COVID-19 by the Numbers: How Bad Is It?
By March 26, 2020 0 1450
•As of 1 p.m., March 26, Washington, D.C., has confirmed that 235 people have tested positive for COVID-19, the disease caused by the novel coronavirus. There have been three deaths in the D.C. to date.
The area comprising Washington and the adjacent states of Maryland and Virginia has a combined total of 1,051 cases and 20 deaths. The United States as a whole has 69,210 cases and 1,046 deaths.
Globally, at 5 p.m., March 26, there are 525,297 cases and 23,701 deaths — with 123,329 who have recovered.

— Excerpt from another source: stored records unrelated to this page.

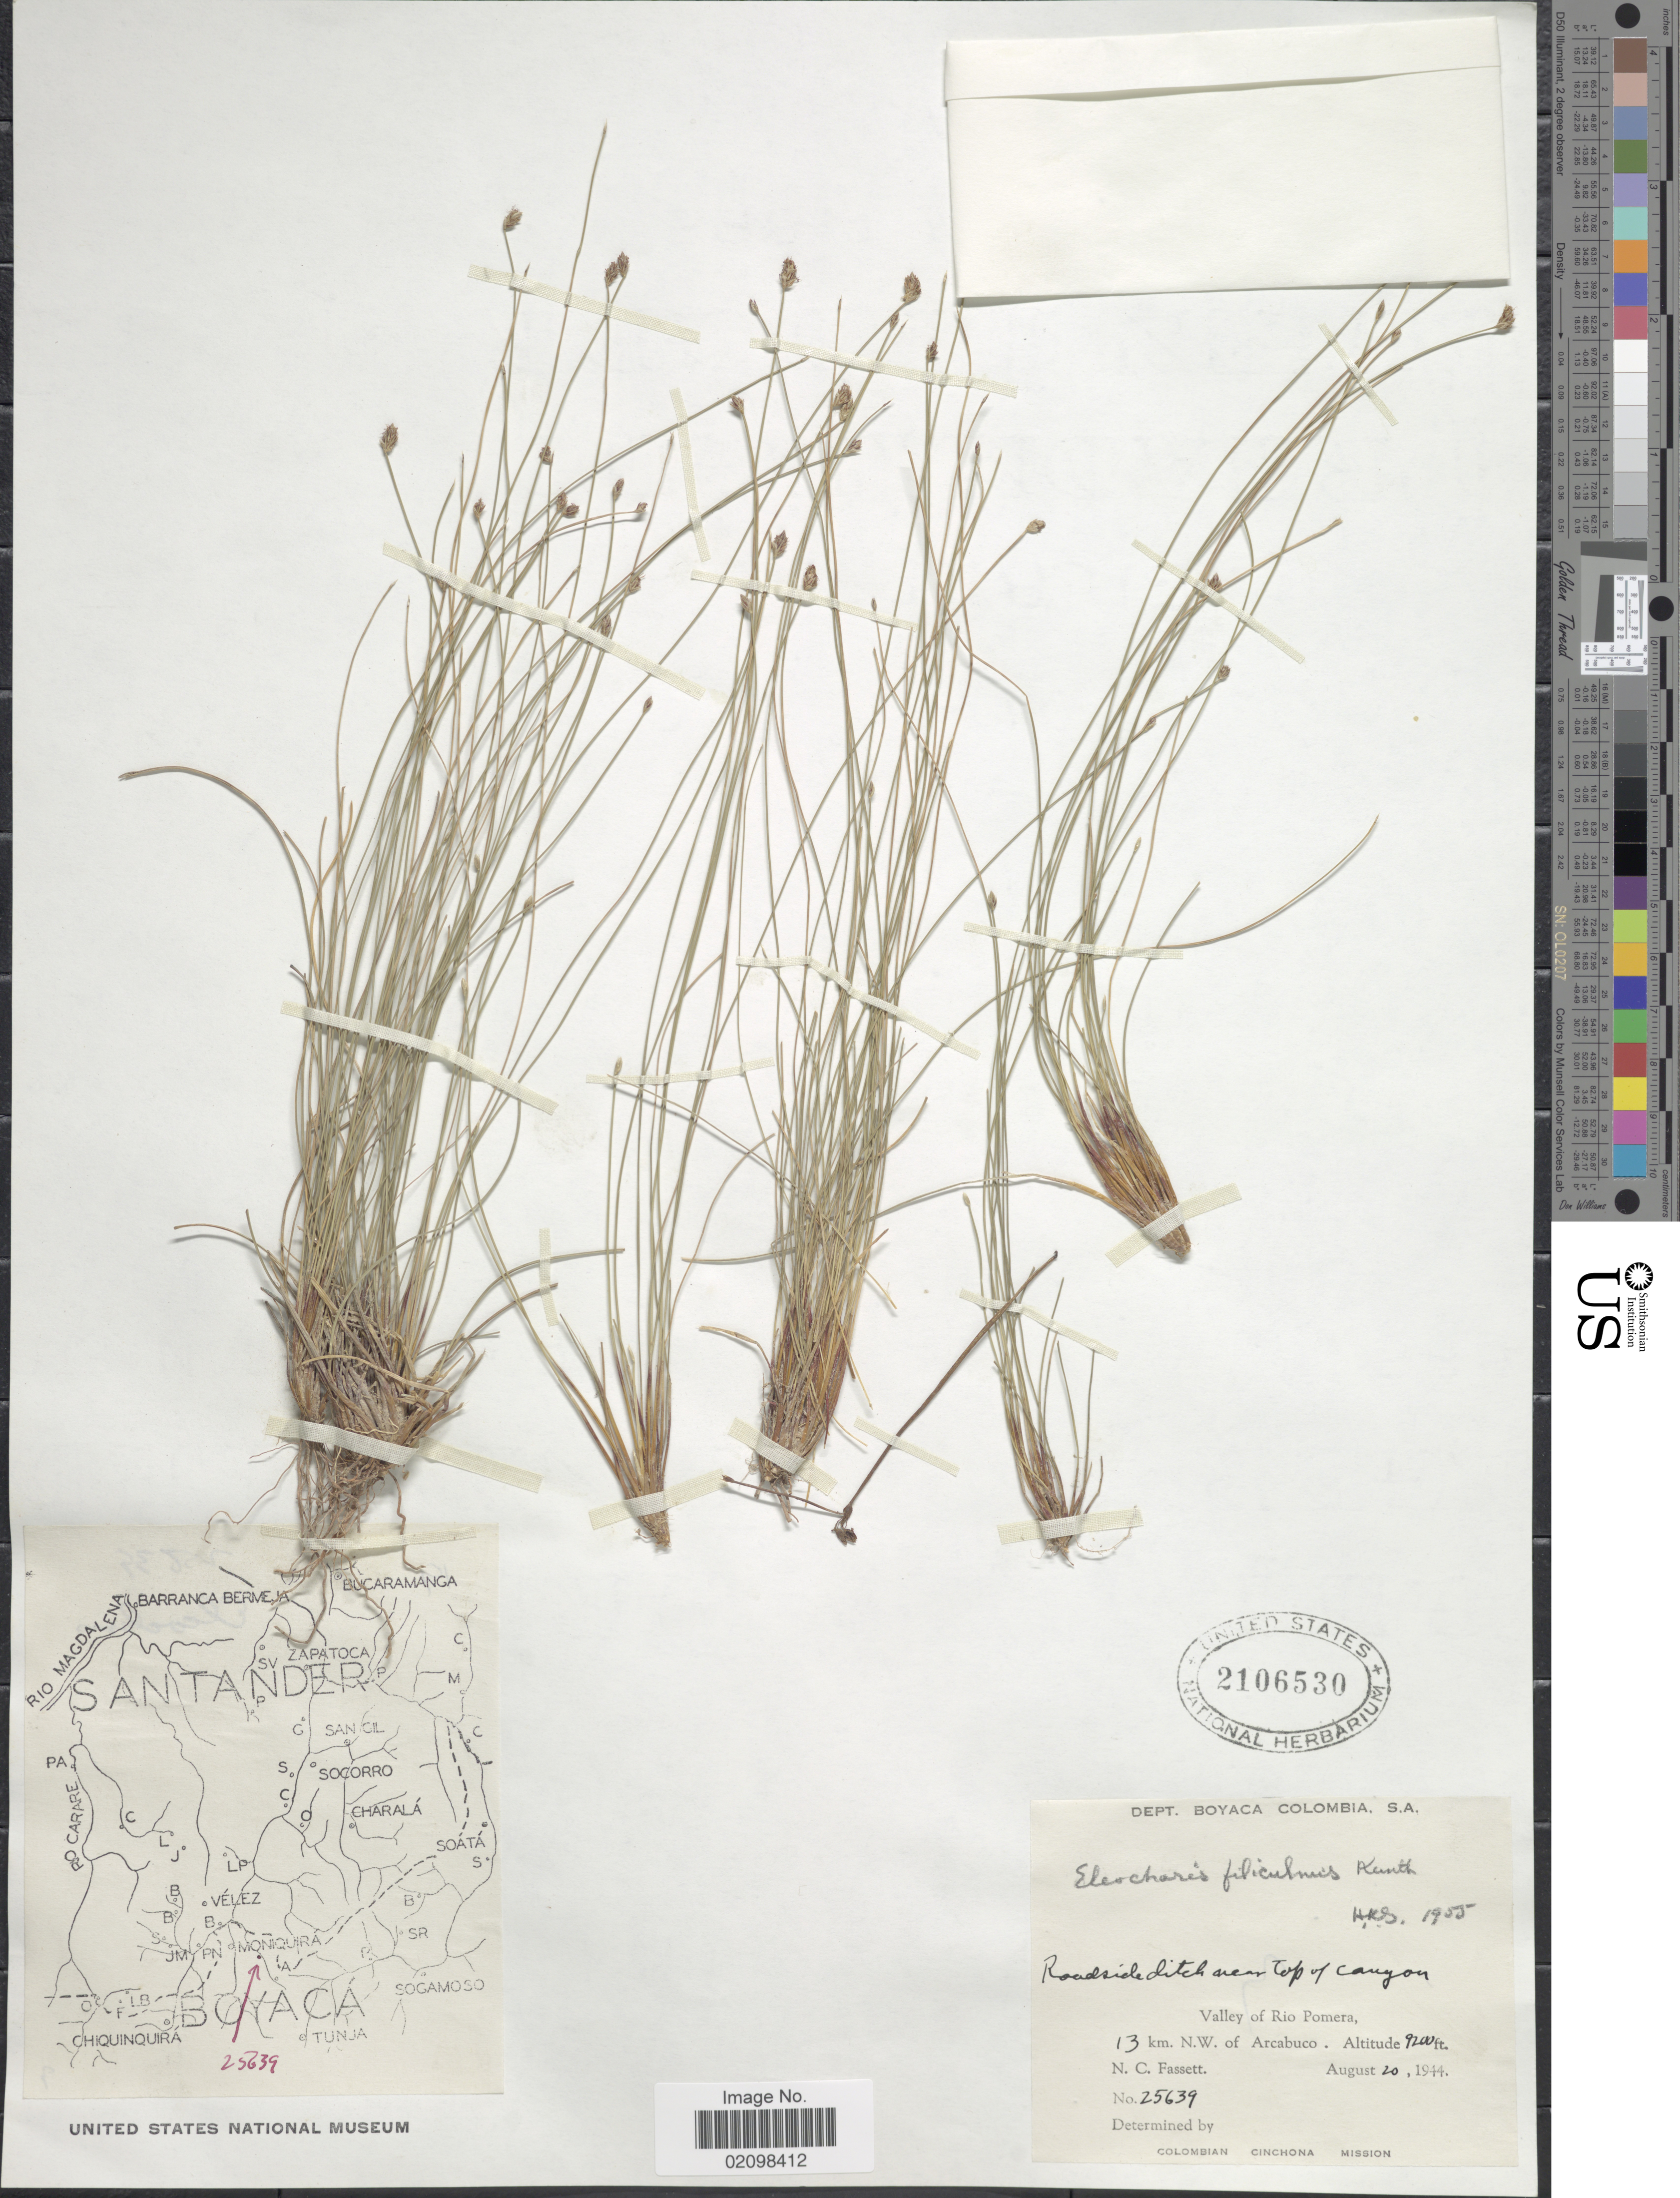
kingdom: Plantae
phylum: Tracheophyta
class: Liliopsida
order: Poales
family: Cyperaceae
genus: Eleocharis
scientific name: Eleocharis filiculmis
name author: Kunth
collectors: N. C. Fassett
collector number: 25639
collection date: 1944-08-20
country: Colombia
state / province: Boyacá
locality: Valley of Rio Pomera, 13 km. N.W. of Arcabuco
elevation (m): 2804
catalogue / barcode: US 2106530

Those are the straight facts. But they don’t mean very much without context. To get some perspective and know how to react to them, the facts need to be accompanied by comparisons and percentages.
Here are some.
The number of known positive cases is growing everywhere. On March 8, the Rev. Tim Cole of Christ Church, Georgetown, was the first confirmed case in the District. Now, there are over 1,000 in D.C. and the neighboring states. That’s because there are more people being tested.
But the determining factors in the severity of the disease are the number and percentage of deaths. In D.C., as of today, the mortality rate is under 1.5 percent (.013). The D.C. area has a mortality rate of a little under 2 percent (.019).
The overall COVID-19 mortality rate in the United States is 1.5 percent, a rate that has held steady for weeks despite an exponentially growing number of cases.
Globally, the mortality rate appears to be 4.5 percent. Italy is a sad outlier with nearly a 9-percent mortality rate and the second highest number of cases in the world.
The goal of every public health official worldwide has been to “flatten the curve,” so to speak — to slow down the rate of infection to better manage treatment and keep hospitals from being overwhelmed. Almost every country in the world, at least in the northern hemisphere, is now practicing some form of social distancing for the general population, including restricting leaving the home except for grocery and medical supplies.
Quarantine and isolation are mandated for those with symptoms — fever, coughing and shortness of breath — and possible contact with an infected person. Hospitals are being reserved for those with sky-high temperatures, severe problems breathing and in need of ventilators.
Is it working? Time will tell. But even as the numbers have increased over the past week, the rate of increase has slowed. Consider the numbers in the United States: on March 22, there were 16,400 new cases recorded; on March 25, 9,800.
Attention is now turning to hot-spot areas like New York City, which is experiencing a doubling of cases every few days. There are others, to be sure, but there are parts of the U.S. that have reported almost nothing so far.
In Georgetown, there is evidence of full recovery from the infection. Rector Cole has now tested negative twice and is getting ready to return home. The church organist, Tom Smith, who had tested positive and self-isolated for 15 days, now has been released from quarantine. Neither the rector’s wife and son, nor hundreds of parishioners who had been exposed, caught the disease.
“We can see that the vast majority of people who test positive for the virus will recover,” New York Gov. Andrew Cuomo says repeatedly at his daily up-front-and-personal press briefings. “In addition, it is highly likely that those who have recovered, and the thousands who unknowingly have had it and recovered, now are immune.”